Dental Lab helps maintain Airman readiness

  • Published
  • By Airman 1st Class Ryan Lackey
Dentists perform many feats of skill to keep teeth in tip-top shape, but there are times they need to call in an unexpected specialist to tackle a difficult problem. These specialists support Airmen outside the examination room, working behind the scenes to keep people smiling brightly.

Supporting people’s smiles is a daily job for dental lab technician Tech. Sgt. Manuel Painter, who singlehandedly crafts crowns and dental appliances in an area of the dental clinic more akin to a machine shop than a medical suite.

“Most people may not know that their dentist calls in machinist to make dental parts for them,” said Tech. Sgt. Manuel Painter, 92nd Aerospace Medicine Squadron dental technician. “I make any kind of dental prosthesis, fixed crowns or bridges, or removable like a hard night guard.”

The dental lab is responsible for creating dental appliances for the entire base, which can become a critical factor in helping dentists prepare Airmen for deployment.

“The biggest thing with the dental lab is getting people out of Class 3,” Painter said. “Class 3 is waiting on a crown and is not deployable without getting it.”

One man dental labs are uncommon, but new specialized equipment is enabling Painter to pull out a new tooth crown in record time for those heading out on deployment.

“This technology can help me make a crown in just a few hours,” Painter said. “The Omni Cam can take a 3-D picture of a tooth still in somebody’s mouth, so while the dentist prepares the patient, I’m here milling it out and finishing it for them. It’s amazing what we can do.”

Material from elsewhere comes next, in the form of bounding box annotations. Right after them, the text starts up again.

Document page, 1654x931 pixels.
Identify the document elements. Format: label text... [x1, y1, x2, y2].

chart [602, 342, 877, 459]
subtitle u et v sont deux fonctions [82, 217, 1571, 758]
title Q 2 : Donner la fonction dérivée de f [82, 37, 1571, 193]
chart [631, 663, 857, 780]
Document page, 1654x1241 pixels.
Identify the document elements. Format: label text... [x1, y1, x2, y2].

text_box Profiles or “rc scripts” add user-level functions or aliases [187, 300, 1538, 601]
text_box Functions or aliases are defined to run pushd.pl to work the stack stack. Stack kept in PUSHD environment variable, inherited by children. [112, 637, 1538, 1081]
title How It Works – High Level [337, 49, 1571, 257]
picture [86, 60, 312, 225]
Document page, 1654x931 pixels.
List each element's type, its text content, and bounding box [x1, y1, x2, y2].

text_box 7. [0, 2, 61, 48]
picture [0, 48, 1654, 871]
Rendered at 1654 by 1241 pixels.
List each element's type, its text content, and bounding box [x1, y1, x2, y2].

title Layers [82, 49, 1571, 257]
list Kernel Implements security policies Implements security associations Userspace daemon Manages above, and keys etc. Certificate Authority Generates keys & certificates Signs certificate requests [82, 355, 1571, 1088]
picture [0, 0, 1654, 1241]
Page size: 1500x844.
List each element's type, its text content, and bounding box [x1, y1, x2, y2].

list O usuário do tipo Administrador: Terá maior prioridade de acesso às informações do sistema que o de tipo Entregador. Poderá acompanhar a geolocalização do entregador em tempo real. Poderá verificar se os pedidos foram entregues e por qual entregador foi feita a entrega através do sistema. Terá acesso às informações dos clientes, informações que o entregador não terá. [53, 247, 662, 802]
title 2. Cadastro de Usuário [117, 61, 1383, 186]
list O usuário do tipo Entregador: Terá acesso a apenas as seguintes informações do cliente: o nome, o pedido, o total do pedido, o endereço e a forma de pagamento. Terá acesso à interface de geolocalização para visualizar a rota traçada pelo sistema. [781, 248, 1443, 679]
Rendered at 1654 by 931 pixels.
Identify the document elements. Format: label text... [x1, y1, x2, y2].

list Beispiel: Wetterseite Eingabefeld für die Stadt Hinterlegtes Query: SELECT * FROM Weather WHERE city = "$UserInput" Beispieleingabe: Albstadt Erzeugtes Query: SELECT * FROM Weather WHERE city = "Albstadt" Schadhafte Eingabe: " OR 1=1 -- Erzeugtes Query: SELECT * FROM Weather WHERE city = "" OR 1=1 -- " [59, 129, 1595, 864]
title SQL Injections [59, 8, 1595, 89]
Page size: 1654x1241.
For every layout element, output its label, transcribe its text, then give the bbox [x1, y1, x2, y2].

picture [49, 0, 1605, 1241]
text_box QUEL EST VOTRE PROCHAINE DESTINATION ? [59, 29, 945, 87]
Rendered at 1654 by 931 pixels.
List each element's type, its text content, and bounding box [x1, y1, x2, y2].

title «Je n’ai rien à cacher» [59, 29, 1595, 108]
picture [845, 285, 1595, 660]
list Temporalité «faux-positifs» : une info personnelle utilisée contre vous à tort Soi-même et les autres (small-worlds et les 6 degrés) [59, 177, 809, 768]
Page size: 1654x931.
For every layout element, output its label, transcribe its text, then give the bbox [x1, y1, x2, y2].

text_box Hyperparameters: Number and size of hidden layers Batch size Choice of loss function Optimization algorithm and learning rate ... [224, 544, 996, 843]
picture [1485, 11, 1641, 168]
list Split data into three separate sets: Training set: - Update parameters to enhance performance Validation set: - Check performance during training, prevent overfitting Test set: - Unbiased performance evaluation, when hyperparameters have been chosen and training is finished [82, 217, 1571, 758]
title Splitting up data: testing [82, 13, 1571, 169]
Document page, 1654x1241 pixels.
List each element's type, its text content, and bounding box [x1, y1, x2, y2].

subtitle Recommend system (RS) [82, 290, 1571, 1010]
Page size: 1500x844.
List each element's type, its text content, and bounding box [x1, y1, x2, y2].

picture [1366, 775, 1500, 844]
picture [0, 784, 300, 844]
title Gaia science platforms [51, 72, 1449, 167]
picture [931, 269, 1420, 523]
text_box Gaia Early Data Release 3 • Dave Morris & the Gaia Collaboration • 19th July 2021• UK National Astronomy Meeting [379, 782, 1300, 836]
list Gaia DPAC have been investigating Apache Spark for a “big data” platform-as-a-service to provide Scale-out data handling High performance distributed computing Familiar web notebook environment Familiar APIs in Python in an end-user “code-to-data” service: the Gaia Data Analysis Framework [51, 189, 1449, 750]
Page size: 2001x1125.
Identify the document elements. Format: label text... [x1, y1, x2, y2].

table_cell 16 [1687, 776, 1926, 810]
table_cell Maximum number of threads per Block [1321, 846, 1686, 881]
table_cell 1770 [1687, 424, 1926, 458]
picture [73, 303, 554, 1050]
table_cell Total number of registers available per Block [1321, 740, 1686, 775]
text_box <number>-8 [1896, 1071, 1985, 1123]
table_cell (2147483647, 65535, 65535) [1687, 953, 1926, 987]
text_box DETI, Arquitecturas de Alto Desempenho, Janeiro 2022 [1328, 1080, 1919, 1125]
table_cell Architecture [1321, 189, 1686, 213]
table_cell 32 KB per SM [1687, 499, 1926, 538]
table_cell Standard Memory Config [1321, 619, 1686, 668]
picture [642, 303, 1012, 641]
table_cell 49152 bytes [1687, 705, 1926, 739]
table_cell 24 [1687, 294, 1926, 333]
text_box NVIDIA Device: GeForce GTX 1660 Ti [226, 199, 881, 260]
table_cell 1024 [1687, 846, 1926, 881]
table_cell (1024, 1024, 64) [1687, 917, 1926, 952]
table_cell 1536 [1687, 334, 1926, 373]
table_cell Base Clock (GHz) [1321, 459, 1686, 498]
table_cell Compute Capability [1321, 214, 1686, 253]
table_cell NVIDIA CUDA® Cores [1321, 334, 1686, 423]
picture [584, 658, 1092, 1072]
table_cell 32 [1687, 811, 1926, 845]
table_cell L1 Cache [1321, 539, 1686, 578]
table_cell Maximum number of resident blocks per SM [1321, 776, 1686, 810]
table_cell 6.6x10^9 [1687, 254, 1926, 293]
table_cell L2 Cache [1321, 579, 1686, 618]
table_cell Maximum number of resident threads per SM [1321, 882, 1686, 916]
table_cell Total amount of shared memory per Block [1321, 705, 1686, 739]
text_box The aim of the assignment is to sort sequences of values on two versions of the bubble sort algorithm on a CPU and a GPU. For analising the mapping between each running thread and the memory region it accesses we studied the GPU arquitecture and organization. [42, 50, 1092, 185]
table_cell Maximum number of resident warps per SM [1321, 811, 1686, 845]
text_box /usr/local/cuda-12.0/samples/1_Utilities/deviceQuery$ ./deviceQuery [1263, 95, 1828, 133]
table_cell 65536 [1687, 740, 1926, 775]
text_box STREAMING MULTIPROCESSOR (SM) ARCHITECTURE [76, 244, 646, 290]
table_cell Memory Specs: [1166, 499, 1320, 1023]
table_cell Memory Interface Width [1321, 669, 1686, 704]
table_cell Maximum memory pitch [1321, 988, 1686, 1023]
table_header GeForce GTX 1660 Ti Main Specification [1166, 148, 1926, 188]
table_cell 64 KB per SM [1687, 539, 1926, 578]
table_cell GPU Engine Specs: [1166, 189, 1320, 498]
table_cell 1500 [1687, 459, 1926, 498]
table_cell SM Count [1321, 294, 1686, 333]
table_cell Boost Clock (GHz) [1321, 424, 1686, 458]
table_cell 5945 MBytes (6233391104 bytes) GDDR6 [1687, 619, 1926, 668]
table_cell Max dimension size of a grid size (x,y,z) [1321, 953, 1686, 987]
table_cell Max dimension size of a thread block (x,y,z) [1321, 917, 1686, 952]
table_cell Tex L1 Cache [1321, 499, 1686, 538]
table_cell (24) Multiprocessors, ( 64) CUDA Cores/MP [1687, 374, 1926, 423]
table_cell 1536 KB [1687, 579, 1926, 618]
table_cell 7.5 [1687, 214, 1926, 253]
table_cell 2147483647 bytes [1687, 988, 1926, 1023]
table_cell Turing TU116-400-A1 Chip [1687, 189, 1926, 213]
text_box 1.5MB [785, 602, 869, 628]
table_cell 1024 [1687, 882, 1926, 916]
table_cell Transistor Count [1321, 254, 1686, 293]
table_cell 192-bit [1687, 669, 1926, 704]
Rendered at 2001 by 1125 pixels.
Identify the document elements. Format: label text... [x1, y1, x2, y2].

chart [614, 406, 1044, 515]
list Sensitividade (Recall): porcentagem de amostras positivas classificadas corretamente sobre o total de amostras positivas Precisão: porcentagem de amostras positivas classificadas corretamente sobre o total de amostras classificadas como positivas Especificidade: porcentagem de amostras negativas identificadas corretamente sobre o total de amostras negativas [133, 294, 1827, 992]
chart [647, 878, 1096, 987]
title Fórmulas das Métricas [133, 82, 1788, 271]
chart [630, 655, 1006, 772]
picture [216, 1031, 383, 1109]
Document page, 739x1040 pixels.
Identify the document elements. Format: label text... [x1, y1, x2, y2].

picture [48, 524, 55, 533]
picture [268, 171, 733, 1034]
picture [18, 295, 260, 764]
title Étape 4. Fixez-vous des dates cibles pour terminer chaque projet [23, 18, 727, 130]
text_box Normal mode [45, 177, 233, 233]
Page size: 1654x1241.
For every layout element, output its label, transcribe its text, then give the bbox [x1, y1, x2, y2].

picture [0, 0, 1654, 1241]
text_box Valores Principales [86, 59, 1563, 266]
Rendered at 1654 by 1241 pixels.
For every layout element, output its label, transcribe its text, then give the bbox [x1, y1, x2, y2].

Making a dental fixture was a complicated and labor intensive affair before these new advances were available. The work had to be done by hand and was too time consuming for one person to handle. Most fixtures needed to be sent out to the Air Force’s largest dental lab at Peterson Air Force Base, Colorado, which could take as long as 70 days to receive.

“My average time now is about 14 days,” Painter said. “I don’t work on just one case at a time, I have a queue like Netflix and work on a series of cases to get people out reasonably quick, because 14 days is way better than 70.”

Even with the new machines, this one man operation manages to complete approximately 30 fixed dental appliances per month versus only five per year, as most of the large projects were sent out to larger labs previously. The localization saves the Air Force considerable expenses in terms of shipping, labor and time.

“Tech. Sgt. Painter has managed to drastically increase what the Dental Clinic can accomplish,” said Capt. Brian Blackwell, 92nd AMDS general dentist. “We are able to tend to dental restoration patients up to five times as fast with his ever growing capacity to do this work locally. With his skills and willingness to embrace new technology and ideas, he is a phenomenal asset to the clinic and to Fairchild.”

Helping service members be fit to fight with a smile is an important job, one that the dental lab takes pride in.

“It can be a day-to-day job, but then you get a person with really messed up teeth and dentist calls you in and says, “What can we do about this?” Painter said. “After six to 10 replacements and fixes, they can smile again with a confidence they haven’t had in years. That feels really good.”